[Revision comparison data]

BEGIN

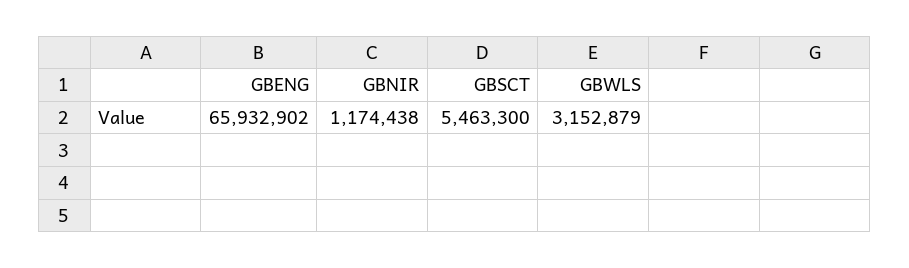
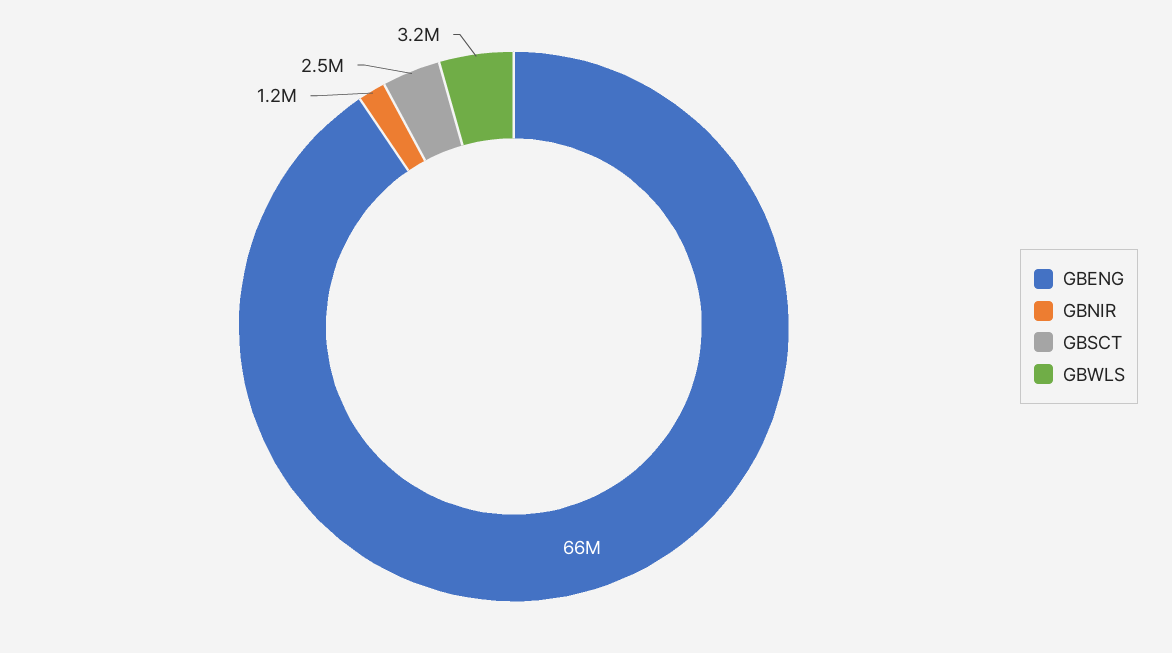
GBSCT: 5463300 -> 2500000

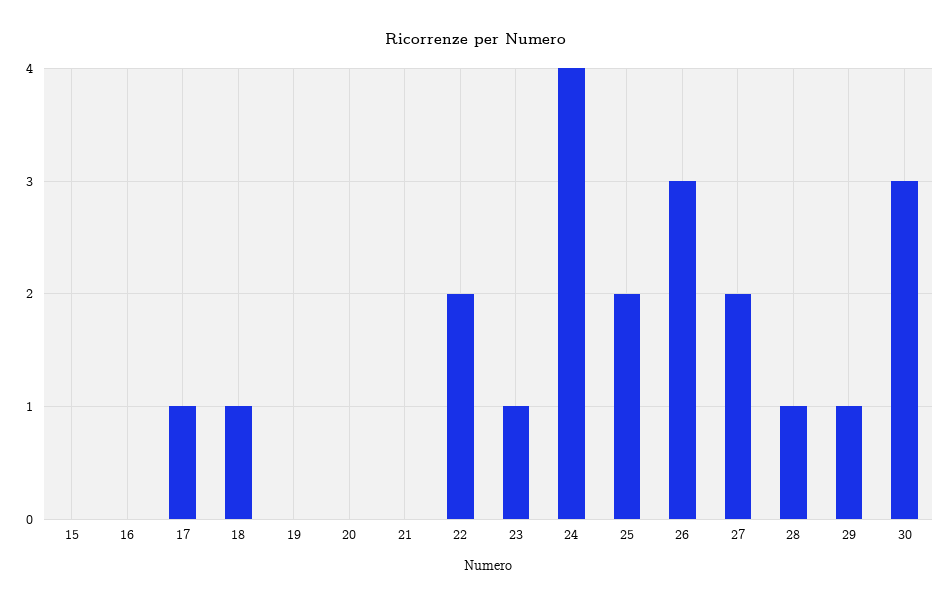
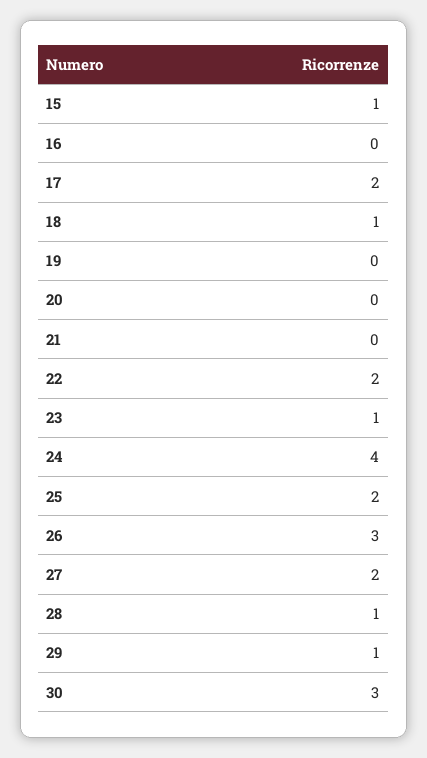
15: 0 -> 1
17: 1 -> 2

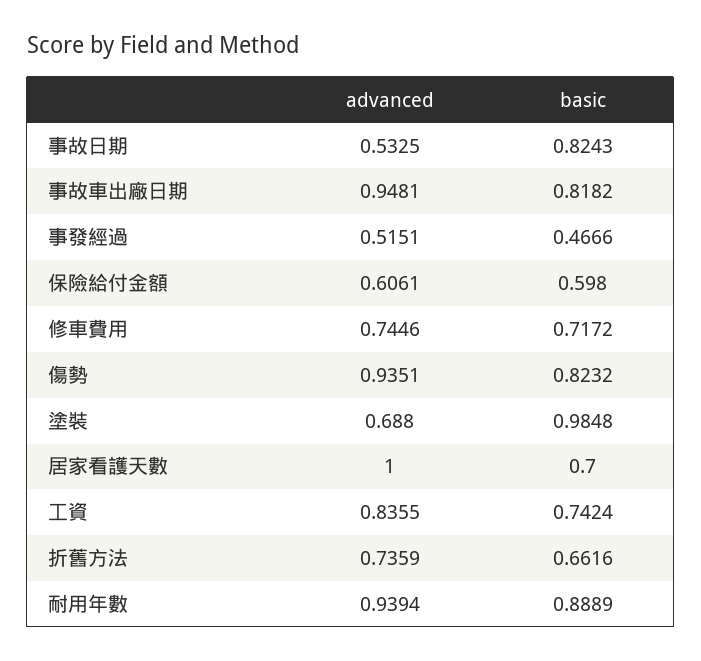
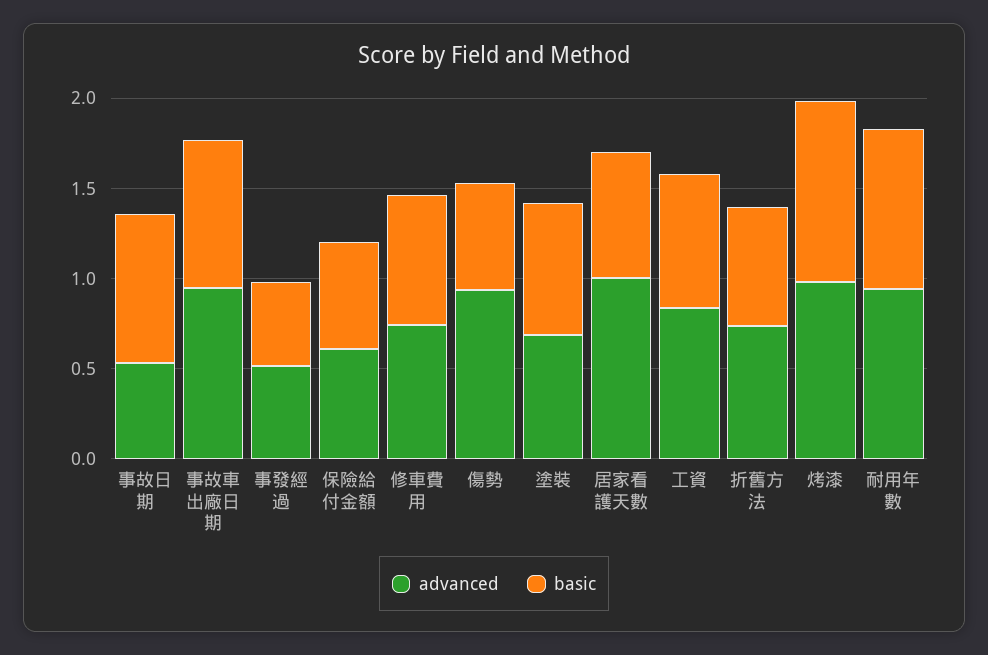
basic, 傷勢: 0.8232 -> 0.6
basic, 塗裝: 0.9848 -> 0.7
advanced, 烤漆: none -> 1
basic, 烤漆: none -> 1

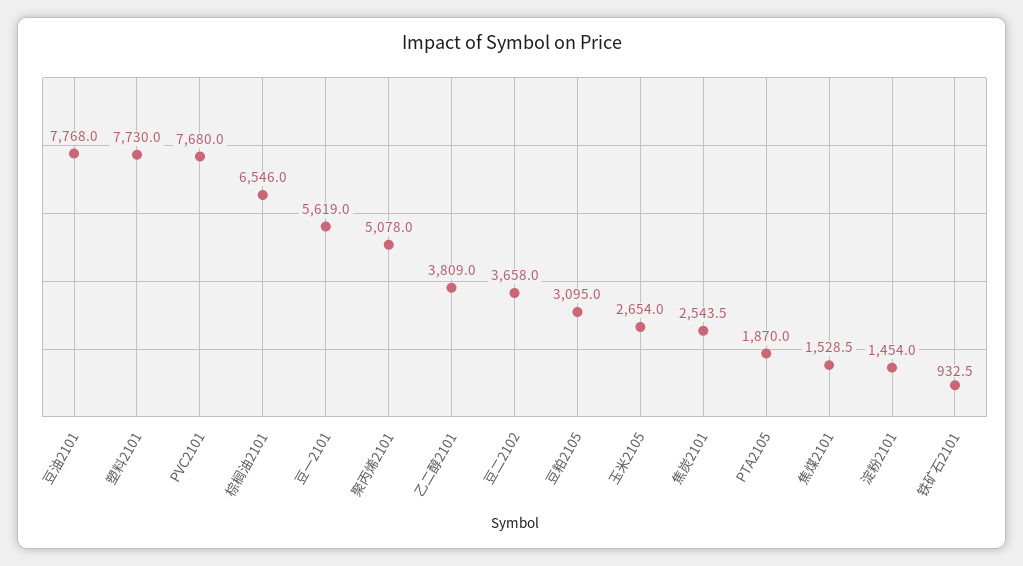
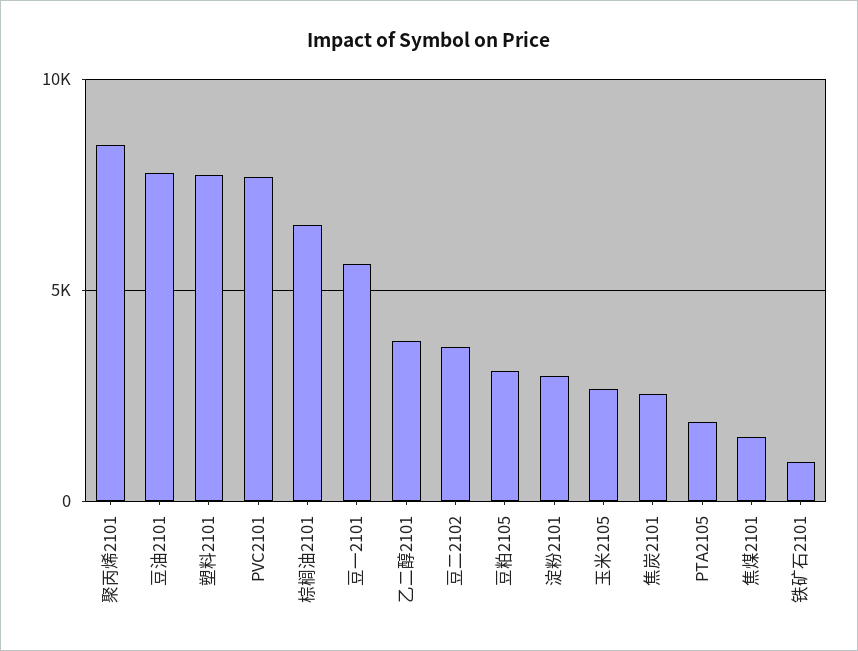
聚丙烯2101: 5078 -> 8500
淀粉2101: 1454 -> 3000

END

About this task -
From the first line to the last, repeat the records exactly and skip the pictures.

Written solution -
GBSCT: 5463300 -> 2500000

15: 0 -> 1
17: 1 -> 2

basic, 傷勢: 0.8232 -> 0.6
basic, 塗裝: 0.9848 -> 0.7
advanced, 烤漆: none -> 1
basic, 烤漆: none -> 1

聚丙烯2101: 5078 -> 8500
淀粉2101: 1454 -> 3000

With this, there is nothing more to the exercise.